_TASK INPUT_

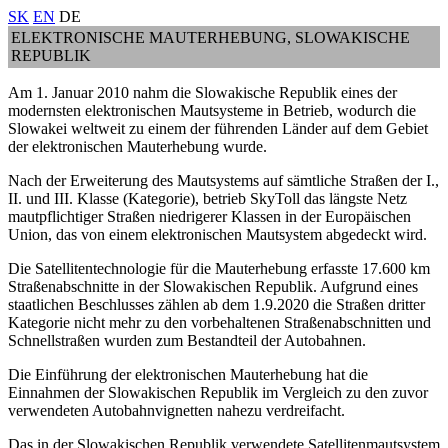
SK
EN
DE
ELEKTRONISCHE MAUTERHEBUNG, SLOWAKISCHE
REPUBLIK
Am 1. Januar 2010 nahm die Slowakische Republik eines der
modernsten elektronischen Mautsysteme in Betrieb, wodurch die
Slowakei weltweit zu einem der führenden Länder auf dem Gebiet
der elektronischen Mauterhebung wurde.
Nach der Erweiterung des Mautsystems auf sämtliche Straßen der I.,
II. und III. Klasse (Kategorie), betrieb SkyToll das längste Netz
mautpflichtiger Straßen niedrigerer Klassen in der Europäischen
Union, das von einem elektronischen Mautsystem abgedeckt wird.
Die Satellitentechnologie für die Mauterhebung erfasste 17.600 km
Straßenabschnitte in der Slowakischen Republik. Aufgrund eines
staatlichen Beschlusses zählen ab dem 1.9.2020 die Straßen dritter
Kategorie nicht mehr zu den vorbehaltenen Straßenabschnitten und
Schnellstraßen wurden zum Bestandteil der Autobahnen.
Die Einführung der elektronischen Mauterhebung hat die
Einnahmen der Slowakischen Republik im Vergleich zu den zuvor
verwendeten Autobahnvignetten nahezu verdreifacht.
Das in der Slowakischen Republik verwendete Satellitenmautsystem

_TASK DESCRIPTION_
Write out, word for word, everything from the start of the records down to the line containing "der elektronischen Mauterhebung wurde.", with both ends included. Leave the pictures out.

_EXERCISE ANSWER_
SK
EN
DE
ELEKTRONISCHE MAUTERHEBUNG, SLOWAKISCHE
REPUBLIK
Am 1. Januar 2010 nahm die Slowakische Republik eines der
modernsten elektronischen Mautsysteme in Betrieb, wodurch die
Slowakei weltweit zu einem der führenden Länder auf dem Gebiet
der elektronischen Mauterhebung wurde.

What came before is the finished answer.